Division of Infectious Diseases

An Empiric Nudge in the Right Direction

The following review was originally posted by Dr. Marcelin to the September 2018 SHEA Journal Club and featured on Medscape’s SHEA Expert Commentary earlier this month. 

Use of empiric antimicrobial treatment in acute care settings is often the result of the “diagnosis momentum” heuristic, wherein the antibiotics started in one location for “sepsis” are continued for several additional days after transfer to a second location. Vancomycin remains one of the most commonly prescribed inpatient antibiotics, despite a decline in prevalence of invasive MRSA infections. The authors of the first article “Rate of positive cultures necessitating definitive treatment in patients receiving empiric vancomycin therapy” compared the rate of actual positive culture requiring vancomycin to the rate of vancomycin use in a single-center retrospective observational study. The majority of these infections were SSTIs, bacteremia and pneumonia.

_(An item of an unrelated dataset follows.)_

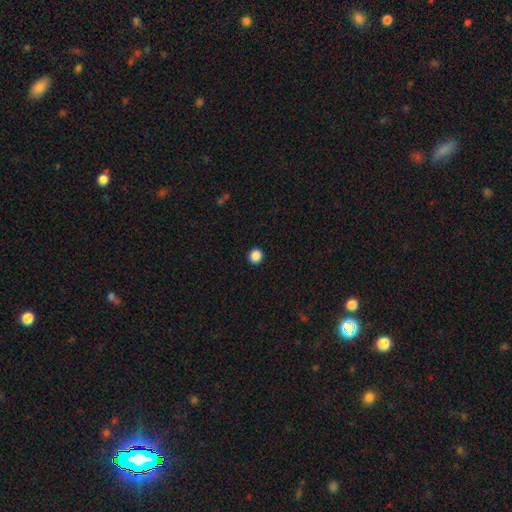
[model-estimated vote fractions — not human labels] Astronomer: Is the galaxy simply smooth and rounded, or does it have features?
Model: smooth — 87%.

Concern for MRSA is likely the driver of overuse of vancomycin, yet this organism was confirmed in only 8.4% of the positive cultures. Over the three-month period studied, only 11% of 1662 patients on vancomycin had a positive culture necessitating vancomycin use as definitive therapy.  This means that up to 90% of patients on empiric vancomycin can likely be safely de-escalated, especially after 48 hrs. of negative cultures.  However, convincing prescribers to discontinue presents a separate challenge for Antimicrobial Stewardship Programs (ASP).

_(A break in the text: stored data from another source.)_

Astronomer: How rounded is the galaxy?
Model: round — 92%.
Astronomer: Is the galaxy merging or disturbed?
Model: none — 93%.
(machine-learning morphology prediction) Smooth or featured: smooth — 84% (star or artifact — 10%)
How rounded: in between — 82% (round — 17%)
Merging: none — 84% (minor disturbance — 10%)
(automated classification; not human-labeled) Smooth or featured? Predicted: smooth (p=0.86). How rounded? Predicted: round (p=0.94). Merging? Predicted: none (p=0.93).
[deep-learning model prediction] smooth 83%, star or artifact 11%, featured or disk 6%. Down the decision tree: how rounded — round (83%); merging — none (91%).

In the second article, Microbiology Comment Nudge Improves Pneumonia Prescribing, the authors capitalized on the fact that perhaps most decisions to start empiric vancomycin/piperacillin-tazobactam in setting of pneumonia occur in the context of concern for unidentified MRSA or Pseudomonas aeruginosa. Even with negative cultures, are prescribers continuing these antibiotics because of a fear that these bacteria are lurking in the cultures, but missed by the microbiology lab? In active stewardship education, we can tell people “the likelihood that MRSA or pseudomonas is going to be present in a person without specific risk factors is low”. In a complex patient care scenario however, prescribers can talk themselves into the possibility of these bacteria being present even when it highly unlikely. What if the micro lab could say unequivocally that these organisms were absent; would that change practice?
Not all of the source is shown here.